2010年の夏休み特別企画でインタビューに答える宮崎駿監督↓

宮崎駿さんが、この作品の案を考えたのは20代の頃だとおっしゃっていました。

その頃は企画は通らず30年以上経ってやっと日の目を見たそうです。

夏休み特別企画のインタビューは、他にもいくつかあって、宮崎さんが本音で答えているのがとても興味深いです。

舞台のモデル「盛美園」について

『借りぐらしのアリエッティ』で、アリエッティ一家が床下に住んでいるお屋敷は、青森県平川市にある「盛美園」がモデルになっています。

引用:盛美園公式HP

「盛美園」のHPはこちら

津軽地方に数多くみられる大石武学流の造園を代表する庭園で、国の名勝に指定されています。和洋折衷様式の珍しい建物は、ジブリ映画『借りぐらしのアリエッティ』の舞台イメージになったといわれています。30分に一度しか開かない御宝殿は必見です。

引用:http://www.seibien.jp/

 

1階が純日本風、2階が洋風で本当に不思議な建物ですね。

引用:盛美園公式HP

冬の姿も幻想的で素敵ですが、アリエッティたちがいたとしたら、床下も寒そうですね。

でも映画の設定では、屋敷の所在地は東京都小金井市という事ですから、そこまで寒くはないでしょう。
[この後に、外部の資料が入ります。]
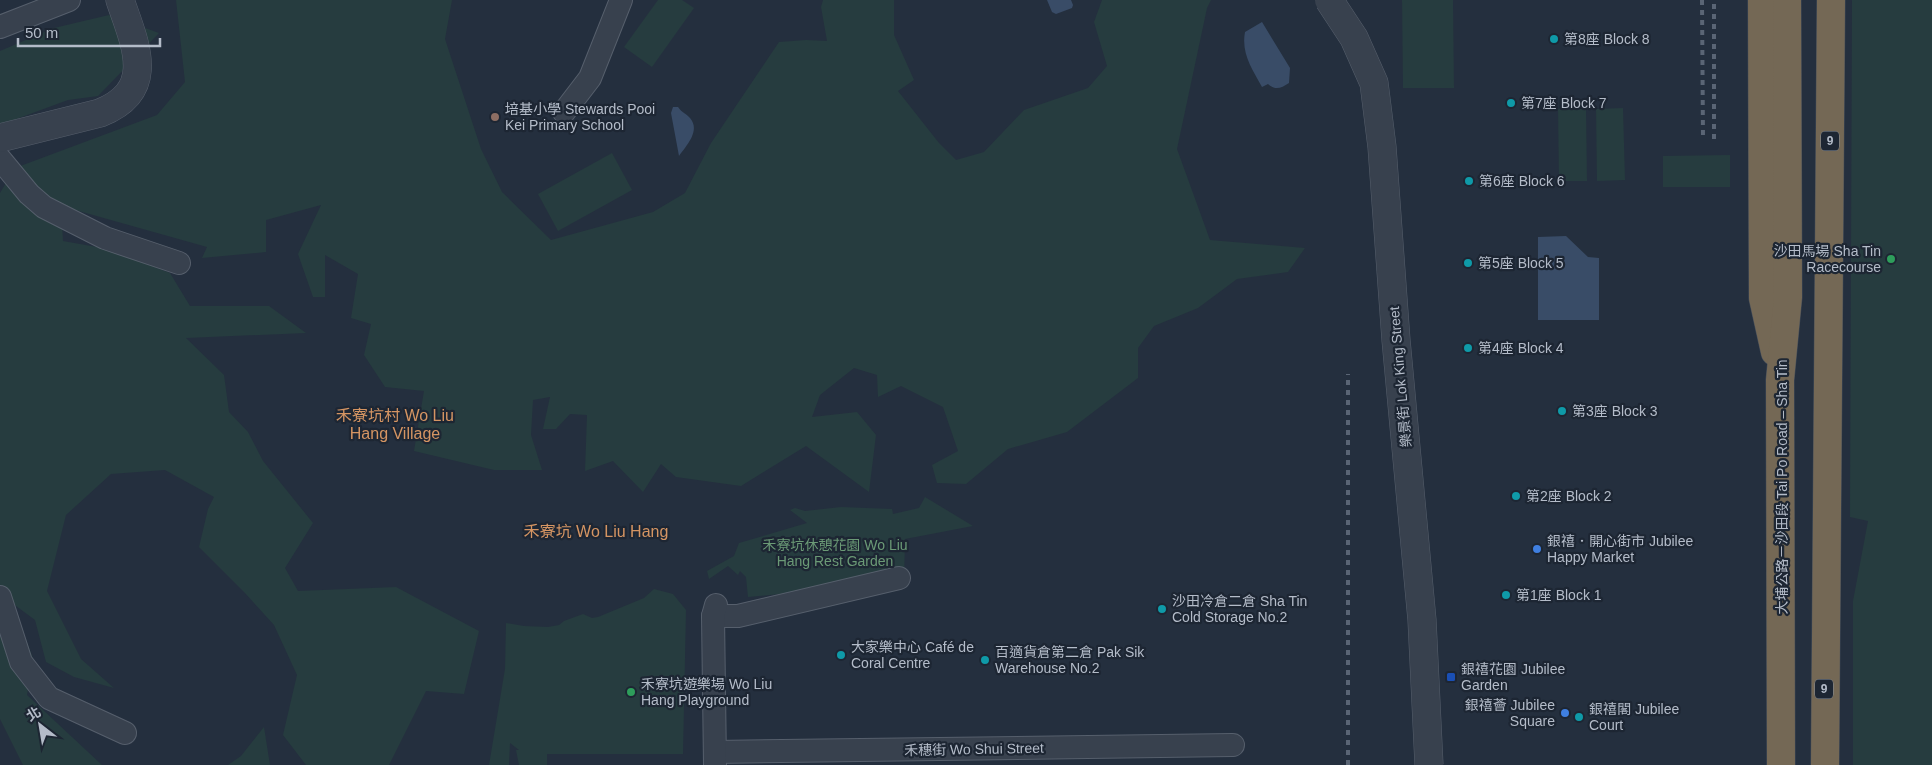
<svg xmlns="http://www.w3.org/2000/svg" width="1932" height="765" font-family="Arial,'Noto Sans TC',sans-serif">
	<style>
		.green { fill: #263c3f }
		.water { fill: #394c67 }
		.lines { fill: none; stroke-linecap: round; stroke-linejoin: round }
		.minor-casing { stroke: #565f6c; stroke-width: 24 }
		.tertiary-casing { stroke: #565f6c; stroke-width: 29 }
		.motorway-casing { stroke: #434c59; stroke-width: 29 }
		.minor { stroke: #38414e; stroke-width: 22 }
		.tertiary { stroke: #38414e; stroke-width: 28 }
		.motorway { stroke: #746855; stroke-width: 28 }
		.rail { stroke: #5a6575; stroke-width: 4; stroke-dasharray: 5 5; stroke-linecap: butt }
		.tertiary-bridge-casing { stroke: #565f6c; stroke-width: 29; stroke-linecap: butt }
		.tertiary-bridge { stroke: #38414e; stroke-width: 28 }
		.culture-dot { fill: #0f9aa8; stroke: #1d2633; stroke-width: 2 }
		.education-dot { fill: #8d6e63; stroke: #1d2633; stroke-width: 2 }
		.leisure-dot { fill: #2e9e5b; stroke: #1d2633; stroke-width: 2 }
		.shop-dot { fill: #3f7fe0; stroke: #1d2633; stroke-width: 2 }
		.transit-dot { fill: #1a4fb4; stroke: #1d2633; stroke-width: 2 }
		.labels { text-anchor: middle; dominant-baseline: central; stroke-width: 4.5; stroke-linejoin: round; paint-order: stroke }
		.shield { fill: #1d2633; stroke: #878f9c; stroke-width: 1 }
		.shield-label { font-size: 12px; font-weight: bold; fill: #b4bcc9 }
		.poi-label { font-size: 14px; fill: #b4bcc9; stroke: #1d2633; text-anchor: start }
		.street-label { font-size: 14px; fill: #b4bcc9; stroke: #1d2633 }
		.park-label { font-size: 14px; fill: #6b9a76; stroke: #1d2633 }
		.quarter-label { font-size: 16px; fill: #d59563; stroke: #1d2633 }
	</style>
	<rect width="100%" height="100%" fill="#242f3e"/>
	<g class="green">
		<path d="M176,0H452L445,39L481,149L502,192L551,240L653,212L685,193L711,143L779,42L806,40L827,41L821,7L823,0H894V35L914,80L898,91L939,143L956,160L984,152L1024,110L1088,88L1107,66L1094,22L1102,0H1211L1207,8L1177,149L1210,240L1305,248L1288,272L1237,279L1198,308L1154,326L1138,348V378L1067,432L1008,449L966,484L937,483L932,465L958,451L943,407L901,386L878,397L877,375L854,368L820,395L812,417L857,412L876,435L869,492L806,446L741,486L676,477L661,464L643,492L613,461L585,471L587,415L570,414L556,429H543L550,397L533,400L531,435L542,470H494L414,451L424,391L385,387L364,355L371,324L351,318L358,274L325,255V297H313L298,254L321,205L266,220V252L202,258L207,247L61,206L63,241L108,249L170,273L190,306H269L306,333L186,338L224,375L229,412L248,432L263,461L313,523L285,568L298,591L396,587L479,631L464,694L426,691L389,765H306L283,735L297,675L274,625L245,593L199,547L208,509L214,497L165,470L111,474L66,515L47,591L81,659L114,688L74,677L46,662L35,620L12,603L33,658L27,695L102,765H23L0,719V193L15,168L157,115L185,82Z"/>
		<path d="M658,0H682L694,8L652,67L624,47Z"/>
		<path d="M1402,0H1453L1454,88H1403Z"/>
		<path d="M1852,0H1932V765H1853V601L1868,521L1850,517Z"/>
		<path d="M109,15L159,33L98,96L68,100L0,125V51L54,28Z"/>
		<path d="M1623,108L1625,180L1597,181L1596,109Z"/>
		<path d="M1558,109H1586L1587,181H1559Z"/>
		<path d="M612,153L632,190L558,231L538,194Z"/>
		<path d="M1730,155V187H1663V156Z"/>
		<path d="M925,497L973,526L905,539L904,582L748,597L746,577L740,571L738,575L728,566L709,579L707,571L734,556L739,543L807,523L790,510L795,508L805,511L841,507L892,509L893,514L919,508Z"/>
		<path d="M654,589L673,594L686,610L683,754H547V765H519L516,750H519L510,743L509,765H489L505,669L506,623L524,626L548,627L559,625L564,621L583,614L592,618L598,617L644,598Z"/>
		<path d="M264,727L270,765H228L241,756Z"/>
	</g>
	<g class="water">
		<path d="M1047,0H1071L1073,5L1072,8L1056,14L1052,12Z"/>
		<path d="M1262,22L1290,68L1289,83C1281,88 1276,91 1268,84L1262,87C1252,69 1241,53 1245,32Z"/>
		<path d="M673,107H678C682,113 687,114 690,118C701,131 686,146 679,156L671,113Z"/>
		<path d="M1566,236L1588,257L1599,258V320H1538V237Z"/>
	</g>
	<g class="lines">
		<defs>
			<g id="minor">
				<path d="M0,27L69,0"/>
				<path d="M564,112L590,78L621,0"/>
				<path d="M0,159L29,194L44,207L105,238L179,263"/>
				<path d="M0,597L21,662L49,698L125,733"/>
				<path d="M713,616H738L899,578"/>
				<path d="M715,752L1233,745"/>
				<path d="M715,765L713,616L716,605"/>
			</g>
			<path id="tertiary" d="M0,138L100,113C158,90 135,44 120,0"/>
			<g id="motorway">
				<path d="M1762,0L1763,298L1775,352"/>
				<path d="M1781,765L1780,380L1788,297L1787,0"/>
				<path d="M1825,765L1831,0"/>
			</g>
		</defs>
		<use href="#minor" class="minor-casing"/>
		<use href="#tertiary" class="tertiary-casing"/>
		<use href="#motorway" class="motorway-casing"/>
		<use href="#minor" class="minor"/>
		<use href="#tertiary" class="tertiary"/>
		<use href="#motorway" class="motorway"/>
		<g class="rail">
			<path d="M1702,0L1703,139"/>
			<path d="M1714,139V0"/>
			<path d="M1348,765V374"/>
		</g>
		<defs>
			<path id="tertiary-bridge" d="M1329,0L1354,38L1374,83L1382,147L1396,340L1422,620L1429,765"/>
		</defs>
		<use href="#tertiary-bridge" class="tertiary-bridge-casing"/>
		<use href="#tertiary-bridge" class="tertiary-bridge"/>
	</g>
	<g class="culture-dot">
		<circle cx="1554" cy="39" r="5"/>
		<circle cx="1511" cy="103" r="5"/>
		<circle cx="1469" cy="181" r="5"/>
		<circle cx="1468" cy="263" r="5"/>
		<circle cx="1468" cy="348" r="5"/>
		<circle cx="1562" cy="411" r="5"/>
		<circle cx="1516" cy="496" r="5"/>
		<circle cx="1506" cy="595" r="5"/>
		<circle cx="1162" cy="609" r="5"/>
		<circle cx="841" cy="655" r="5"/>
		<circle cx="985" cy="660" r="5"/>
		<circle cx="1579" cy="717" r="5"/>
	</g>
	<circle class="education-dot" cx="495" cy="117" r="5"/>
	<g class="leisure-dot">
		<circle cx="1891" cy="259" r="5"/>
		<circle cx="631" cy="692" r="5"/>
	</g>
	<g class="shop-dot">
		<circle cx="1537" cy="549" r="5"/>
		<circle cx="1565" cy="713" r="5"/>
	</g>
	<rect class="transit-dot" x="1446" y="672" width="10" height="10" rx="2.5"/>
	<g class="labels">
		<g class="shield">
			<rect x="1821" y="131.5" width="18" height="19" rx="4"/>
			<rect x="1815" y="679.5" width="18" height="19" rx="4"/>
		</g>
		<g class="shield-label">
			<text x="1830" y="141">9</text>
			<text x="1824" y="689">9</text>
		</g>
		<g class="poi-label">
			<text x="1564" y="39">第8座 Block 8</text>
			<text x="1521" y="103">第7座 Block 7</text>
			<text x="505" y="109">培基小學 Stewards Pooi<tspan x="505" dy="16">Kei Primary School</tspan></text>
			<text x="1479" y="181">第6座 Block 6</text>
			<text x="1881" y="251" text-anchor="end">沙田馬場 Sha Tin<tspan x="1881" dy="16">Racecourse</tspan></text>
			<text x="1478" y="263">第5座 Block 5</text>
			<text x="1478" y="348">第4座 Block 4</text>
			<text x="1572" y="411">第3座 Block 3</text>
			<text x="1526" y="496">第2座 Block 2</text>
			<text x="1547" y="541">銀禧．開心街市 Jubilee<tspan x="1547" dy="16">Happy Market</tspan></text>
			<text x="1516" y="595">第1座 Block 1</text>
			<text x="1172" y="601">沙田冷倉二倉 Sha Tin<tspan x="1172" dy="16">Cold Storage No.2</tspan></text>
			<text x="851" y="647">大家樂中心 Café de<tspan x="851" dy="16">Coral Centre</tspan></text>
			<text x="995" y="652">百適貨倉第二倉 Pak Sik<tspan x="995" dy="16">Warehouse No.2</tspan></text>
			<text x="1461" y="669">銀禧花園 Jubilee<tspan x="1461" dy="16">Garden</tspan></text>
			<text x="641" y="684">禾寮坑遊樂場 Wo Liu<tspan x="641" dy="16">Hang Playground</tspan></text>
			<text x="1555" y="705" text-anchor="end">銀禧薈 Jubilee<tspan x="1555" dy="16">Square</tspan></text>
			<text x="1589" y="709">銀禧閣 Jubilee<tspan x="1589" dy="16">Court</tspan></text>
		</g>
		<g class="street-label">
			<text transform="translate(1400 377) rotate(-95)">樂景街 Lok King Street</text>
			<text transform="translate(1782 487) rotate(-90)">大埔公路－沙田段 Tai Po Road – Sha Tin</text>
			<text transform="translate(974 749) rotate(-1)">禾穗街 Wo Shui Street</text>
		</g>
		<g class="park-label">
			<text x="835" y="545">禾寮坑休憩花園 Wo Liu<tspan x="835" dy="16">Hang Rest Garden</tspan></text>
		</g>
		<g class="quarter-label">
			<text x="395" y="415">禾寮坑村 Wo Liu<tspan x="395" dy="18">Hang Village</tspan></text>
			<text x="596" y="531">禾寮坑 Wo Liu Hang</text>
		</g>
	</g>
	<g transform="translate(40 725) rotate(329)" stroke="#1d2633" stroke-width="4" paint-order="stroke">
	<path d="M0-4L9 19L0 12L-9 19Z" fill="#b4bcc9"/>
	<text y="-8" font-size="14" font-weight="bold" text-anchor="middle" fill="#b4bcc9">北</text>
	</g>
	<path d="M18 38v8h142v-8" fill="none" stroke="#b4bcc9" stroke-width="2.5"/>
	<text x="25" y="38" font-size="15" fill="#b4bcc9" stroke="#1d2633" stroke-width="4" paint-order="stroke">50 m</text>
</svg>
それにしても小人たちが暖房や電気をどうやって調達していたのか気になります。

これについては米林監督がお話ししていました。

それによると、植木鉢を暖炉にして、ガスも上の住人から借りてきているそうです。

また、水道も水道管に切れ込みを入れてぽたぽたと落ちる水をもらって使っているという事でした。

 

話は戻って盛美園ですが、行き方はこのようになっています。

盛美園の行き方

◆JR弘前駅 弘南電鉄
・弘前駅~津軽尾上駅下車(20分)~徒歩10分
・弘前駅~車で約15分
◆JR弘前駅 弘南バス
・弘前駅~ 盛美園前下車(30分)
◆弘前城より 車で約20分
◆青森空港より 車で約40分
◆東北自動車道 黒石I.Cより
◆十和田西線 十和田湖畔休屋より車で約90分

ぜひ一度行ってみたいです。

まとめ

今回は、スタジオジブリの映画『借りぐらしのアリエッティ』について、なぜ舞台が日本なのか、また、モデルとなった盛美園についてのまとめでした。

小人として生きるのは大変だろうと思いますが、アリエッティの家族は、自分たちの暮らしを受け入れて淡々と生きています。

そんなアリエッティたちの暮らしから学ぶことは多いと思いました。